THCudaCheck FAIL file=/opt/conda/conda-bld/pytorch_1502006348621/work/torch/lib/THC/THCTensorCopy.cu line=100 error=77 : an illegal memory access was encountered
THCudaCheck FAIL file=/opt/conda/conda-bld/pytorch_1502006348621/work/torch/lib/THC/THCTensorCopy.cu line=100 error=77 : an illegal memory access was encountered
terminate called after throwing an instance of 'std::runtime_error'
  what():  terminate called recursively
cuda runtime error (77) : an illegal memory access was encountered at /opt/conda/conda-bld/pytorch_1502006348621/work/torch/lib/THC/THCTensorCopy.cu:100
Aborted (core dumped)

I selected GPU using the following code:

torch.cuda.set_device(args.gpu_id)

A sample of my customized module is as follows:

void updateOutput_cuda(THCudaTensor *input,  THCudaTensor *output,){

    input = THCudaTensor_newContiguous(state, input);

    THCudaTensor_resize4d(state, output, batchSize, nInputPlane, outputHeight, outputWidth);
    output = THCudaTensor_newContiguous(state, output);
    THCudaTensor_zero(state,output);

    THCudaTensor_free(state, input);
    THCudaTensor_free(state, output);
}

Thanks for your help!

I can only guess that there is a problem with the copying of your tensor. Are you sure the Tensor dimesions are correct?

I think it should be correct because it works well on GPU 0.
I’m feeling that this problem is relevant to this: https://github.com/pytorch/pytorch/issues/689
But I have no idea where the problem is.

Can you run this:

import pycuda
from pycuda import compiler
import pycuda.driver as drv
import torch
import sys
print('__Python VERSION:', sys.version)
print('__pyTorch VERSION:', torch.__version__)
print('__CUDA VERSION')
from subprocess import call
# call(["nvcc", "--version"]) does not work
! nvcc --version
print('__CUDNN VERSION:', torch.backends.cudnn.version())
print('__Number CUDA Devices:', torch.cuda.device_count())
print('__Devices')
call(["nvidia-smi", "--format=csv", "--query-gpu=index,name,driver_version,memory.total,memory.used,memory.free"])
print('Active CUDA Device: GPU', torch.cuda.current_device())

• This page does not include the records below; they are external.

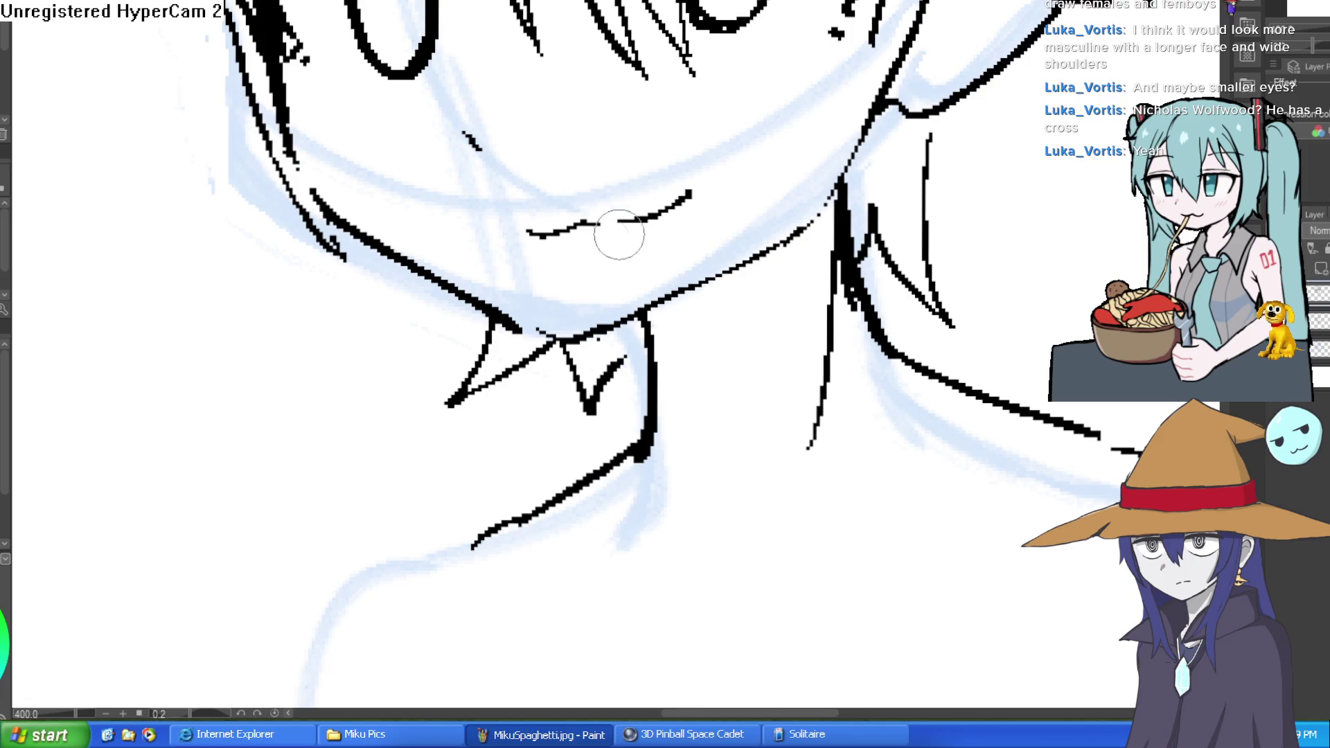
pyautogui.scroll(-7, 878, 145)
pyautogui.moveTo(879, 145); pyautogui.dragTo(712, 428)
pyautogui.scroll(5, 712, 428)
pyautogui.moveTo(703, 229)
pyautogui.mouseDown()
pyautogui.moveTo(788, 187)
pyautogui.moveTo(659, 282)
pyautogui.mouseUp()
pyautogui.scroll(-3, 799, 212)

print ('Available devices ', torch.cuda.device_count())
print ('Current cuda device ', torch.cuda.current_device())

drv.init()
print("%d device(s) found." % drv.Device.count())
           
for ordinal in range(drv.Device.count()):
    dev = drv.Device(ordinal)
    print (ordinal, dev.name())
('__Python VERSION:', '2.7.13 |Continuum Analytics, Inc.| (default, Dec 20 2016, 23:09:15) \n[GCC 4.4.7 20120313 (Red Hat 4.4.7-1)]')
('__pyTorch VERSION:', '0.2.0_2')
__CUDA VERSION
('__CUDNN VERSION:', 6021)
('__Number CUDA Devices:', 2L)
__Devices
index, name, driver_version, memory.total [MiB], memory.used [MiB], memory.free [MiB]
0, GeForce GTX TITAN X, 375.66, 12204 MiB, 8355 MiB, 3849 MiB
1, GeForce GTX TITAN X, 375.66, 12207 MiB, 9174 MiB, 3033 MiB
('Active CUDA Device: GPU', 0L)
('Available devices ', 2L)
('Current cuda device ', 0L)
2 device(s) found.
(0, 'GeForce GTX TITAN X')
(1, 'GeForce GTX TITAN X')

I commented this line:

! nvcc --version

The memory seems to be consistent with nvidia-smi, I have 2 process working with them

Is it the first or second call to THCudaTensor_newContiguous that crashes? can you debug it?

input = THCudaTensor_newContiguous(state, input);

    THCudaTensor_resize4d(state, output, batchSize, nInputPlane, outputHeight, outputWidth);
    output = THCudaTensor_newContiguous(state, output);

The error is gone, it’s possibly because I should not use openmp
#pragma omp parallel for private(elt)